What about data modification operations?

Talip Hakan Öztürk and Uwe Hesse have done extensive tests with the various options. Again, below are the summarized insert times compared to the BASIC option (not shown).

Option Insert time (%) Time A (%) Time D (%)
OLTP 316 289.4 343.1
QUERY LOW 69 70.35 67.73
QUERY HIGH 117 147.9 85.40
ARCHIVE LOW 145 201.2 88.29
ARCHIVE HIGH 710 783.5 636.0

The insert for the OLTP option is a conventional insert because in an OLTP environment a direct-path insert does not make sense. For the other compression methods the inserts are direct-path inserts. Note that conventional inserts generate a lot more undo and redo, which in itself is a cause for concern, especially with regard to performance.

Although there is quite a bit of variation in the insert times compared to the basic compression option, it seems that QUERY LOW achieves both a substantial size and time reduction. The most variation is visible for the hybrid columnar compression methods.

Yannick Jaquier reports that CPU time increases by 6.5 percentage points for the insert into a table with either ARCHIVE HIGH or QUERY HIGH compression as compared to the uncompressed case.

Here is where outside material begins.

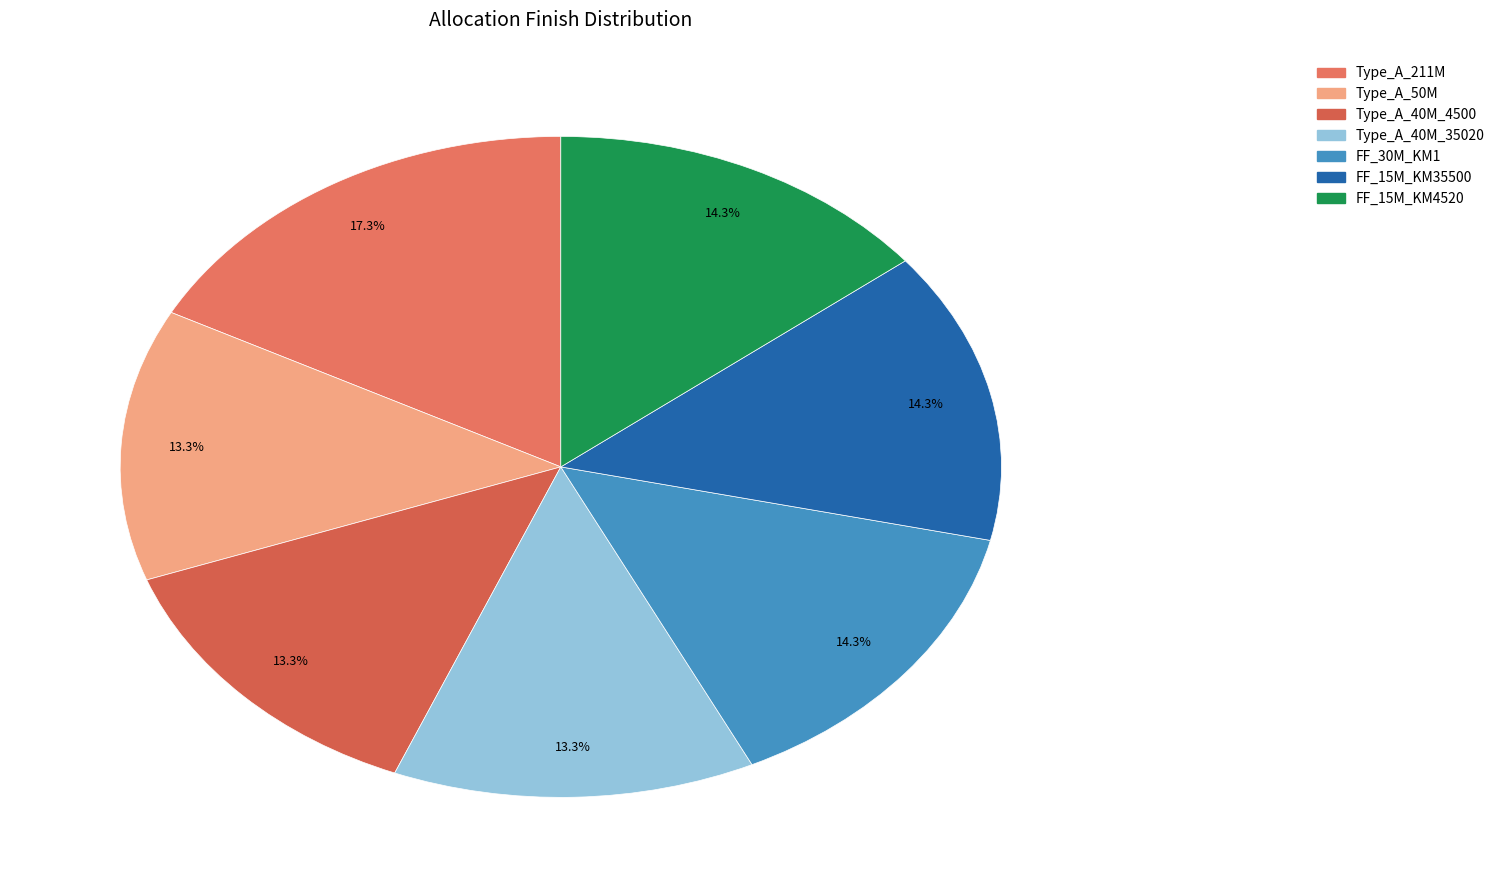

Rank the categories by value from lowest to highest.

Type_A_50M_965_TO_1015_R, Type_A_40M_4500_TO_4570_R, Type_A_40M_35020_TO_35100_R, FF_30M_at_KM_1_R, FF_15M_at_KM_35500_R, FF_15M_at_KM_4520_R, Type_A_211M_724_To_935_R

However, the number of consistent gets for a full table scan are 88% and 90%, and the physical reads are 30% and 39% of that of an uncompressed table, respectively.

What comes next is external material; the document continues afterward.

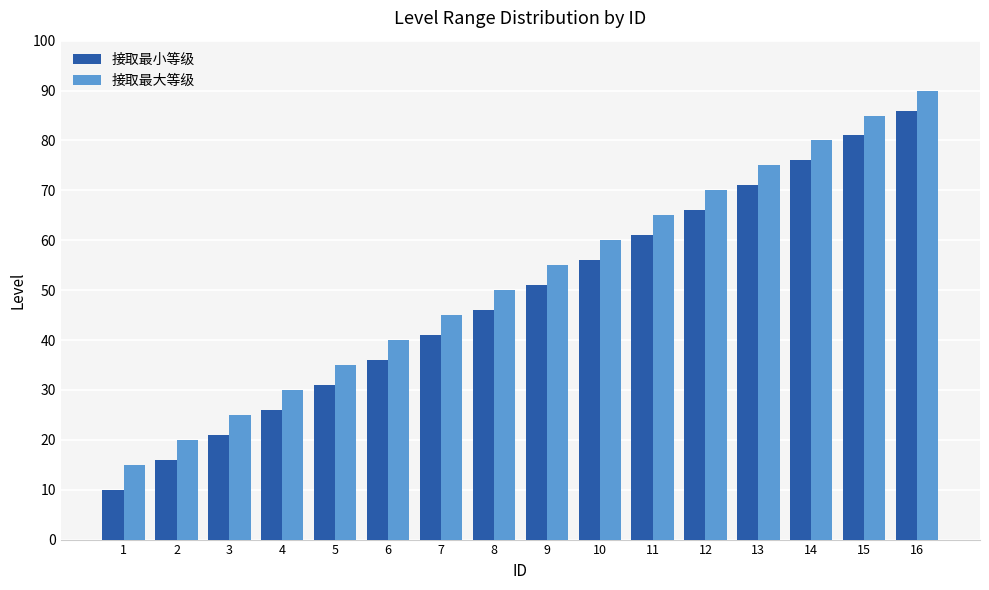

True or false: 接取最小等级 has a value of 86 at 16.

True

Uwe Hesse has similar numbers. A full table scan takes 86.5% for BASIC, 87.0% for OLTP, 41.5% for QUERY LOW, 61.3% for QUERY HIGH, 54.6% for ARCHIVE LOW, and 141.5% for ARCHIVE HIGH of the baseline’s time, which is for an uncompressed table.

So, it’s true that decompression does not affect read operations. With the exception of ARCHIVE HIGH most compression options do not affect query and insert performance too badly. It is possible (and likely) that the reduced I/O makes queries faster. Nice!

Nevertheless, when you’re running an OLTP database, it’s probably best that you stay away from compression altogether.